> What is expected
Beginning with the line that contains "ptical Materials.", print each line to the end of the data exactly. Omit the pictures.

********

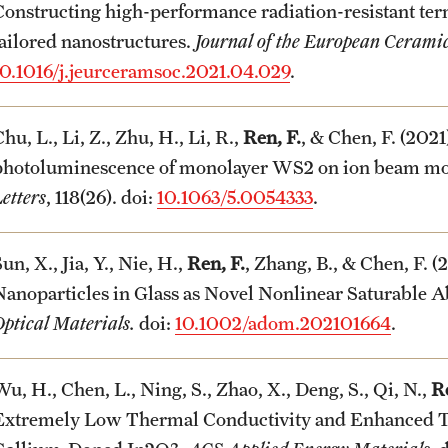
Constructing high-performance radiation-resistant 
tailored nanostructures.
Journal of the European Ceramic
10.1016/j.jeurceramsoc.2021.04.029
.
hu, L., Li, Z., Zhu, H., Li, R.,
Ren, F.
, & Chen, F. (202
photoluminescence of monolayer WS
2
on ion beam mod
etters
, 118(26). doi:
10.1063/5.0054333
.
un, X., Jia, Y., Nie, H.,
Ren, F.
, Zhang, B., & Chen, F. 
Nanoparticles in Glass as Novel Nonlinear Saturable Ab
ptical Materials.
doi:
10.1002/adom.202101664
.
u, H., Chen, L., Ning, S., Zhao, X., Deng, S., Qi, N.,
Re
Extremely Low Thermal Conductivity and Enhanced T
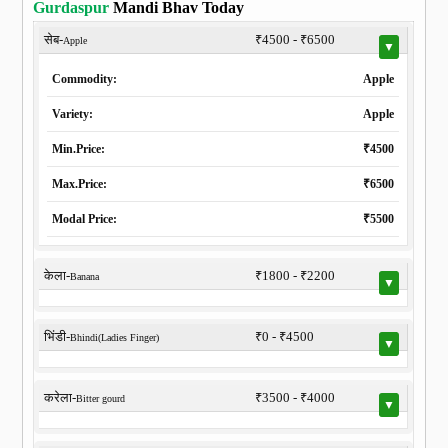
Gurdaspur
Mandi Bhav Today
सेब-
₹4500 - ₹6500
Apple
▼
Commodity:
Apple
Variety:
Apple
Min.Price:
₹4500
Max.Price:
₹6500
Modal Price:
₹5500
केला-
₹1800 - ₹2200
Banana
▼
भिंडी-
₹0 - ₹4500
Bhindi(Ladies Finger)
▼
करेला-
₹3500 - ₹4000
Bitter gourd
▼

********

> Output of the task
ptical Materials.
doi:
10.1002/adom.202101664
.
u, H., Chen, L., Ning, S., Zhao, X., Deng, S., Qi, N.,
Re
Extremely Low Thermal Conductivity and Enhanced T
Gurdaspur
Mandi Bhav Today
सेब-
₹4500 - ₹6500
Apple
▼
Commodity:
Apple
Variety:
Apple
Min.Price:
₹4500
Max.Price:
₹6500
Modal Price:
₹5500
केला-
₹1800 - ₹2200
Banana
▼
भिंडी-
₹0 - ₹4500
Bhindi(Ladies Finger)
▼
करेला-
₹3500 - ₹4000
Bitter gourd
▼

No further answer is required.